What to do =
Update the records below by replacing every "dashed" with "broken". Return all the lines with everything else unchanged.

━━ Data extract ━━

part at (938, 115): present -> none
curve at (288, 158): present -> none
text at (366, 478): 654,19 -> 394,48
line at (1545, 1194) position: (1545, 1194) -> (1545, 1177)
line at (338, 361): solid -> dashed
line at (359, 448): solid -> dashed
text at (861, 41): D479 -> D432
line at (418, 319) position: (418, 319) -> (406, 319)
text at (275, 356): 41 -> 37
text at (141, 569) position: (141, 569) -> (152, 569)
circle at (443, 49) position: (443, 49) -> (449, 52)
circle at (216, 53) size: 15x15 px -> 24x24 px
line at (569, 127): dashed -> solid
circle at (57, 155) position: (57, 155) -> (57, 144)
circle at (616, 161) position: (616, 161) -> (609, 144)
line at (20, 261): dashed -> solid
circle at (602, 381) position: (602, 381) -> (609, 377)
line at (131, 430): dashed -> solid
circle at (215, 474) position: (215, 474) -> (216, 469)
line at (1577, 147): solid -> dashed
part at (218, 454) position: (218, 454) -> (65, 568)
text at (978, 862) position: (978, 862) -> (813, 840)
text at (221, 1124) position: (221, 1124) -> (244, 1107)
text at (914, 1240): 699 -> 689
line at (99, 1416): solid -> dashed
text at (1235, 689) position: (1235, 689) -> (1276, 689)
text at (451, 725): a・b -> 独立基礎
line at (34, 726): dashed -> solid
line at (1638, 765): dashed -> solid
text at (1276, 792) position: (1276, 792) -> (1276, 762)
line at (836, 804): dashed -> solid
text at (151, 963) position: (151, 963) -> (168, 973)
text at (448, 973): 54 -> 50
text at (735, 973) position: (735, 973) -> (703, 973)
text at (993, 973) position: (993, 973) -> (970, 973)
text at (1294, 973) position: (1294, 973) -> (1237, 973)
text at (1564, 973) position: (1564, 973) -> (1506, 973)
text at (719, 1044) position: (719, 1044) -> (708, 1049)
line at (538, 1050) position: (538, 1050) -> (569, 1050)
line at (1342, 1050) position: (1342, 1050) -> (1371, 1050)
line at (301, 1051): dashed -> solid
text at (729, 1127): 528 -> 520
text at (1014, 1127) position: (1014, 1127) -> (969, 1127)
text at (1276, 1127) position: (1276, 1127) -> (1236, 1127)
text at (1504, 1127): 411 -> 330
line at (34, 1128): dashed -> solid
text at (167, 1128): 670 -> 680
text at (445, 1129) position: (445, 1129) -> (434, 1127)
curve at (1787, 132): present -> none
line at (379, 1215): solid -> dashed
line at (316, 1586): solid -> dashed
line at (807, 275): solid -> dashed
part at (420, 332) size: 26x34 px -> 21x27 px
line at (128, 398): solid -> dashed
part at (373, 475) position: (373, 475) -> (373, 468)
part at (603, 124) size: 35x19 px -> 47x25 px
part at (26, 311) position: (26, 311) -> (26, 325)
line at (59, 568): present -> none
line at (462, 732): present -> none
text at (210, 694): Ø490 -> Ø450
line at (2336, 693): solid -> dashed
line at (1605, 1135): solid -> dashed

━━━

Result =
part at (938, 115): present -> none
curve at (288, 158): present -> none
text at (366, 478): 654,19 -> 394,48
line at (1545, 1194) position: (1545, 1194) -> (1545, 1177)
line at (338, 361): solid -> broken
line at (359, 448): solid -> broken
text at (861, 41): D479 -> D432
line at (418, 319) position: (418, 319) -> (406, 319)
text at (275, 356): 41 -> 37
text at (141, 569) position: (141, 569) -> (152, 569)
circle at (443, 49) position: (443, 49) -> (449, 52)
circle at (216, 53) size: 15x15 px -> 24x24 px
line at (569, 127): broken -> solid
circle at (57, 155) position: (57, 155) -> (57, 144)
circle at (616, 161) position: (616, 161) -> (609, 144)
line at (20, 261): broken -> solid
circle at (602, 381) position: (602, 381) -> (609, 377)
line at (131, 430): broken -> solid
circle at (215, 474) position: (215, 474) -> (216, 469)
line at (1577, 147): solid -> broken
part at (218, 454) position: (218, 454) -> (65, 568)
text at (978, 862) position: (978, 862) -> (813, 840)
text at (221, 1124) position: (221, 1124) -> (244, 1107)
text at (914, 1240): 699 -> 689
line at (99, 1416): solid -> broken
text at (1235, 689) position: (1235, 689) -> (1276, 689)
text at (451, 725): a・b -> 独立基礎
line at (34, 726): broken -> solid
line at (1638, 765): broken -> solid
text at (1276, 792) position: (1276, 792) -> (1276, 762)
line at (836, 804): broken -> solid
text at (151, 963) position: (151, 963) -> (168, 973)
text at (448, 973): 54 -> 50
text at (735, 973) position: (735, 973) -> (703, 973)
text at (993, 973) position: (993, 973) -> (970, 973)
text at (1294, 973) position: (1294, 973) -> (1237, 973)
text at (1564, 973) position: (1564, 973) -> (1506, 973)
text at (719, 1044) position: (719, 1044) -> (708, 1049)
line at (538, 1050) position: (538, 1050) -> (569, 1050)
line at (1342, 1050) position: (1342, 1050) -> (1371, 1050)
line at (301, 1051): broken -> solid
text at (729, 1127): 528 -> 520
text at (1014, 1127) position: (1014, 1127) -> (969, 1127)
text at (1276, 1127) position: (1276, 1127) -> (1236, 1127)
text at (1504, 1127): 411 -> 330
line at (34, 1128): broken -> solid
text at (167, 1128): 670 -> 680
text at (445, 1129) position: (445, 1129) -> (434, 1127)
curve at (1787, 132): present -> none
line at (379, 1215): solid -> broken
line at (316, 1586): solid -> broken
line at (807, 275): solid -> broken
part at (420, 332) size: 26x34 px -> 21x27 px
line at (128, 398): solid -> broken
part at (373, 475) position: (373, 475) -> (373, 468)
part at (603, 124) size: 35x19 px -> 47x25 px
part at (26, 311) position: (26, 311) -> (26, 325)
line at (59, 568): present -> none
line at (462, 732): present -> none
text at (210, 694): Ø490 -> Ø450
line at (2336, 693): solid -> broken
line at (1605, 1135): solid -> broken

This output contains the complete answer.